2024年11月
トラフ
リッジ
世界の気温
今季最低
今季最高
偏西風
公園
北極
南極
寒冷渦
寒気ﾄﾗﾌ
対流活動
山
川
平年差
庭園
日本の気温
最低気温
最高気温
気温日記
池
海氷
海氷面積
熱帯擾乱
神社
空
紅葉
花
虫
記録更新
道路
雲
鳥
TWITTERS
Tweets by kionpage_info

·····

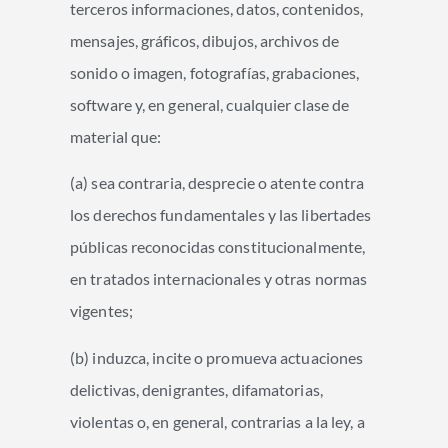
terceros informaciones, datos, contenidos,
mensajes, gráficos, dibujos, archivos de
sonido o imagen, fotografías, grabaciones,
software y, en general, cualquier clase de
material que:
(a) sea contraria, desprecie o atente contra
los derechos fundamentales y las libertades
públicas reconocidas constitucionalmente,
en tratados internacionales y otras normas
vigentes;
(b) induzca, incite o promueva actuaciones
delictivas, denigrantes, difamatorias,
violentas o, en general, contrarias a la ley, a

·····

PROBLEM TO WORK ON:
Lines wanted from the listing above: the line with "mensajes, gráficos, dibujos, archivos de" up to and including the line with "violentas o, en". Please write them out exactly, adding nothing else.

REPLY:
mensajes, gráficos, dibujos, archivos de
sonido o imagen, fotografías, grabaciones,
software y, en general, cualquier clase de
material que:
(a) sea contraria, desprecie o atente contra
los derechos fundamentales y las libertades
públicas reconocidas constitucionalmente,
en tratados internacionales y otras normas
vigentes;
(b) induzca, incite o promueva actuaciones
delictivas, denigrantes, difamatorias,
violentas o, en general, contrarias a la ley, a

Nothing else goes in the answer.